Terra sovrasfruttata: più poveri già da oggi. L’Italia vive quattro volte al di sopra delle proprie capacità ecologiche. Dalle foreste ai pesci riduciamo il tesoro delle generazioni future
Luca Mercalli. Mentre l’economia globale, la popolazione, l’estrazione di risorse naturali e l’inquinamento crescono, le dimensioni della Terra rimangono fisse. Così quest’anno l’Overshoot Day, il giorno del sovrasfruttamento calcolato dal Global Footprint Network, cade oggi, 8 agosto, in anticipo di 5 giorni rispetto al 13 agosto dello scorso anno.
È la data nella quale gli interessi della natura, cioè tutta la produzione annua rinnovabile, dalle foreste ai pesci, è stata consumata, data dalla quale fino a fine anno si intaccherà il capitale planetario, attingendo a risorse non più rinnovabili e di cui saranno dunque private le generazioni future.
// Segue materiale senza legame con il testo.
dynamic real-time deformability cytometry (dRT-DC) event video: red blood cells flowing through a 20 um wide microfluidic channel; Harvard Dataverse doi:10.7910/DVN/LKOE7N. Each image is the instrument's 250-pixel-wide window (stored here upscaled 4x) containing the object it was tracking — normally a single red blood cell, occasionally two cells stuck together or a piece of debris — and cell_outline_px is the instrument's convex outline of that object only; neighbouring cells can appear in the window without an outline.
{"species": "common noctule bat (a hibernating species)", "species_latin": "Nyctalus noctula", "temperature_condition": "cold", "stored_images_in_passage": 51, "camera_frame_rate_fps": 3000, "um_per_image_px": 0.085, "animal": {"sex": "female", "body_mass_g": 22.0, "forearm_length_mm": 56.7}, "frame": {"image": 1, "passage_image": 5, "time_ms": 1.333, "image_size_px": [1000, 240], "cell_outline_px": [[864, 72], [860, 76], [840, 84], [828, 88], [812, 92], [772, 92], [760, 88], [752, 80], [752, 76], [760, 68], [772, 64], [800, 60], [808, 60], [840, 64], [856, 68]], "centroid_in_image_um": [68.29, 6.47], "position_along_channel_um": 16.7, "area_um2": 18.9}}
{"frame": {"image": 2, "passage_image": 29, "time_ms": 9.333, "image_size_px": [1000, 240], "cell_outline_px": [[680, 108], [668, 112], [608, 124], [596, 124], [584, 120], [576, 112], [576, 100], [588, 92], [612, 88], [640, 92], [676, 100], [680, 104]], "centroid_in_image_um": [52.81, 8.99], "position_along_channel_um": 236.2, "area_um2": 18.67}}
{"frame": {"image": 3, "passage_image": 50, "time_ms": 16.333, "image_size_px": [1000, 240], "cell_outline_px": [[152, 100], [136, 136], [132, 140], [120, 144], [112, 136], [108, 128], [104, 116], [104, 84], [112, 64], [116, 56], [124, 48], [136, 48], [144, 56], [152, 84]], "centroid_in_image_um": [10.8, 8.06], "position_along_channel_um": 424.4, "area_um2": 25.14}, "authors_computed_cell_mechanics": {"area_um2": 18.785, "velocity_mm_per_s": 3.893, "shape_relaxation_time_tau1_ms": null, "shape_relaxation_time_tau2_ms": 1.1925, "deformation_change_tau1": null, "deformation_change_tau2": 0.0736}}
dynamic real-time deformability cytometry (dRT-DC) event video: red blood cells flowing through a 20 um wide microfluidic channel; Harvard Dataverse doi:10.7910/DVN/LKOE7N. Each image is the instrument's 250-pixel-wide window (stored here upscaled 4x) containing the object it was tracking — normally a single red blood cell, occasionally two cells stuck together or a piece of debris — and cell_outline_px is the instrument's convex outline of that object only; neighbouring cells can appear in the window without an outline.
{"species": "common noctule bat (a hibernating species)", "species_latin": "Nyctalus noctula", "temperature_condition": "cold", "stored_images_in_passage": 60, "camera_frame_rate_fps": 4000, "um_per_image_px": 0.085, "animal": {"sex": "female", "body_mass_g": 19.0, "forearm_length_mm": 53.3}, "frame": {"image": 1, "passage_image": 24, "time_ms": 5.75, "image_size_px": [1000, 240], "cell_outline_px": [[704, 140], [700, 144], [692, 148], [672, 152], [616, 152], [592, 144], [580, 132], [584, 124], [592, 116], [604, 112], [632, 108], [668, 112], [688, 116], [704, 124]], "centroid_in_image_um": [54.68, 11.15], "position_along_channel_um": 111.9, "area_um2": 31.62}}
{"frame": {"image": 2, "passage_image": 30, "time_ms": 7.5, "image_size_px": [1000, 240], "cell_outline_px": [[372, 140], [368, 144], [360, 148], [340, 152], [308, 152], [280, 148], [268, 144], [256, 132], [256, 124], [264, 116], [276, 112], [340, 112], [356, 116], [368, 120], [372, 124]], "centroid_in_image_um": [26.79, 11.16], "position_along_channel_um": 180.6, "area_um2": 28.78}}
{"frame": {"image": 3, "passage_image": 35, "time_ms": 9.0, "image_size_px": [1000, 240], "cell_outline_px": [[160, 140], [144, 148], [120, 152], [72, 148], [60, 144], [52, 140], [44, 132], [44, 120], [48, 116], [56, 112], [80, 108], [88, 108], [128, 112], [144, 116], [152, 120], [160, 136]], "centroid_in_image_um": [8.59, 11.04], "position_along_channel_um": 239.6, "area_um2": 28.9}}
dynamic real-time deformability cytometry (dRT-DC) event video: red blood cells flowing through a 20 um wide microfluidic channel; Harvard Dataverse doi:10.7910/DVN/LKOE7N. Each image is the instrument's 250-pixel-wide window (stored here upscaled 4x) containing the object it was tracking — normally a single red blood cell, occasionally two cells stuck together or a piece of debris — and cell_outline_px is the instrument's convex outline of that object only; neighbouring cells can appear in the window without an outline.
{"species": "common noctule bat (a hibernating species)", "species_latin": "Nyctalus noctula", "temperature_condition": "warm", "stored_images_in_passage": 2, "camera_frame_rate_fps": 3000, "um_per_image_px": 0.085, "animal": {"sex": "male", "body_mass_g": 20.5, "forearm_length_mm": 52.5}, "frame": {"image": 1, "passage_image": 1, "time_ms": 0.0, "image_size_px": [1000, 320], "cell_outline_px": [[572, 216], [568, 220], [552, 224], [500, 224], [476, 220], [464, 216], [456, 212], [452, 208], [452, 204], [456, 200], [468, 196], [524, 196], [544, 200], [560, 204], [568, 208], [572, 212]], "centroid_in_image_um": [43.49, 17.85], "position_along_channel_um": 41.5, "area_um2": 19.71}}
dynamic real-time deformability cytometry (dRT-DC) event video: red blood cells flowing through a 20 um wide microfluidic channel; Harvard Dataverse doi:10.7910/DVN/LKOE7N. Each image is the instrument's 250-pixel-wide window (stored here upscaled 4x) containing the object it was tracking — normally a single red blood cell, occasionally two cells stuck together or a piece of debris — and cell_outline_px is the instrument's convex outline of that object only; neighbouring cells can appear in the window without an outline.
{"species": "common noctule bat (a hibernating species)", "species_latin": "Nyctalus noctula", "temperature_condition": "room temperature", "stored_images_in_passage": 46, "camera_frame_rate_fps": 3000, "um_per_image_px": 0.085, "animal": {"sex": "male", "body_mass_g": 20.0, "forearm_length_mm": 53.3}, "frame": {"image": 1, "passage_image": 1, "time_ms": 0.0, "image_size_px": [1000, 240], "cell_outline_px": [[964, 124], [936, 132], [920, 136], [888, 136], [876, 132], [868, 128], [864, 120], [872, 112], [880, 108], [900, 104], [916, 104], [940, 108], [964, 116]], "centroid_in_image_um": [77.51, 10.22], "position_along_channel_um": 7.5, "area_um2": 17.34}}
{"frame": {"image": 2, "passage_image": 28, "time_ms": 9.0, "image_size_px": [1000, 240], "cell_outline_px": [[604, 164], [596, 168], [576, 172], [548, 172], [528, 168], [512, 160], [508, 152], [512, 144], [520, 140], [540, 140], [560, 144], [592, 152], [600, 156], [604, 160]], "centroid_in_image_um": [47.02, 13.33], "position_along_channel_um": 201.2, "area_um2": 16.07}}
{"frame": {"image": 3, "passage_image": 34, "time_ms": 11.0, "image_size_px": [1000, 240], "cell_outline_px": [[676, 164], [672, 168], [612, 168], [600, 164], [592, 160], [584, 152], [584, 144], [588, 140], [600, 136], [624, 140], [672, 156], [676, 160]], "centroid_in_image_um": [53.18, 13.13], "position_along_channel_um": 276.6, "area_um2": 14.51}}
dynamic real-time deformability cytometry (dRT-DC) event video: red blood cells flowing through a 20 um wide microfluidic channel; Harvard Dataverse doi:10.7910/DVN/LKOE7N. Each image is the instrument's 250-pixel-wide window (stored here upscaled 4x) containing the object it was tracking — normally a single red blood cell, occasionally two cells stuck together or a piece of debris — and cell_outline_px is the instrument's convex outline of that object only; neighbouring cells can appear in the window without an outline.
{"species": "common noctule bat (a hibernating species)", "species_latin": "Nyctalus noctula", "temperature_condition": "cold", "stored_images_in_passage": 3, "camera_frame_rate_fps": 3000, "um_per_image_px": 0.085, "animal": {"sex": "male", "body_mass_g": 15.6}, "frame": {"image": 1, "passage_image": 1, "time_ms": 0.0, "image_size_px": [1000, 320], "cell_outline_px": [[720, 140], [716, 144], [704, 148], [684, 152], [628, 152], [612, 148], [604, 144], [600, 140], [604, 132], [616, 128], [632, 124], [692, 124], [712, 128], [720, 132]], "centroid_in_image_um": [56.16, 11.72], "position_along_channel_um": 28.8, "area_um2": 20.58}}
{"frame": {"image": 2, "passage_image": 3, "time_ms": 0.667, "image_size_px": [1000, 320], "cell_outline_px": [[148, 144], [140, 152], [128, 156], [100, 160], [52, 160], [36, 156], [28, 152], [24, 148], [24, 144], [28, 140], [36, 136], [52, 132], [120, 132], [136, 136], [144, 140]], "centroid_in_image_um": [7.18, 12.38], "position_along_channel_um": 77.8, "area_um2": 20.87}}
E accanto ai prelievi eccessivi si aggiungono le scomode eredità: cambiamenti climatici, perdita di biodiversità e inquinamenti assortiti. È dal 1970 che l’Umanità è entrata nel territorio dell’insostenibilità, e la data del sovrasfruttamento anticipa anno dopo anno.
Per l’Italia la situazione è ancora più critica, in quanto il nostro Paese vive quattro volte al di sopra delle proprie risorse ecologiche interne, e quindi ha toccato l’overshoot day a inizio aprile. Fin qui il pezzo è praticamente identico a quello che ho scritto l’anno scorso. Ecco il problema: è passato un altro anno e siamo sempre qui a raccontarcela come se si trattasse di una notiziola qualunque. Invece è la notizia più rilevante per la nostra specie. È quella sulla quale dovremmo riflettere ogni giorno per trovare urgentemente una soluzione al prossimo collasso della biosfera e della società. Non chiamatele teorie catastrofiste per favore. È la solita etichetta che autorizza a fregarsene senza approfondire. Ormai tutta la scienza internazionale del sistema Terra è in allarme. Solo pochi giorni fa la Noaa, l’ente meteorologico statunitense, ha pubblicato il rapporto sui cambiamenti climatici 2015, che rendono l’annata eccezionale per numero di record superati. E il 2016 sarà probabilmente peggio, con il primo semestre al top del caldo globale e i ghiacci artici ai minimi.
Il rapporto di fine luglio dell’Unep, ente ambientale delle Nazioni Unite, “Global Material Flows and Resource Productivity”, avvisa che la quantità di materie prime estratte dalla Terra è aumentata dai 22 miliardi di tonnellate del 1970 agli «sbalorditivi» 70 miliardi di tonnellate del 2010; i paesi ricchi consumano circa 10 volte la quantità di quelli più poveri. Se il mondo continua così, al 2050, con oltre 9 miliardi di abitanti sulla Terra, serviranno 180 miliardi di tonnellate di materie prime minerali, con i conseguenti danni ambientali. Sempre l’Unep ha pubblicato da poco il rapporto “Marine Litter” sul drammatico incremento dei rifiuti plastici negli oceani. Questi studi ormai non si contano, ma l’impressione è quella di un grande spreco di conoscenza, come se passasse tutto inosservato, nell’indifferenza della politica e dei cittadini, mentre il limite dell’irreversibilità della crisi ambientale si avvicina pericolosamente.
In dicembre la COP21 a Parigi ha stabilito di ridurre le emissioni climalteranti per contenere in 2 gradi l’aumento della temperatura globale entro il 2100. L’accordo entrerà in vigore dopo che almeno 55 paesi che contino il 55% delle emissioni globali avranno firmato. A oggi quanti hanno ratificato? 21 stati su 179, per un misero 0,85% delle emissioni globali! Sono soprattutto i piccoli atolli corallini del Pacifico che stanno per essere sommersi dall’aumento dei livelli oceanici. Gli altri non sembrano aver fretta.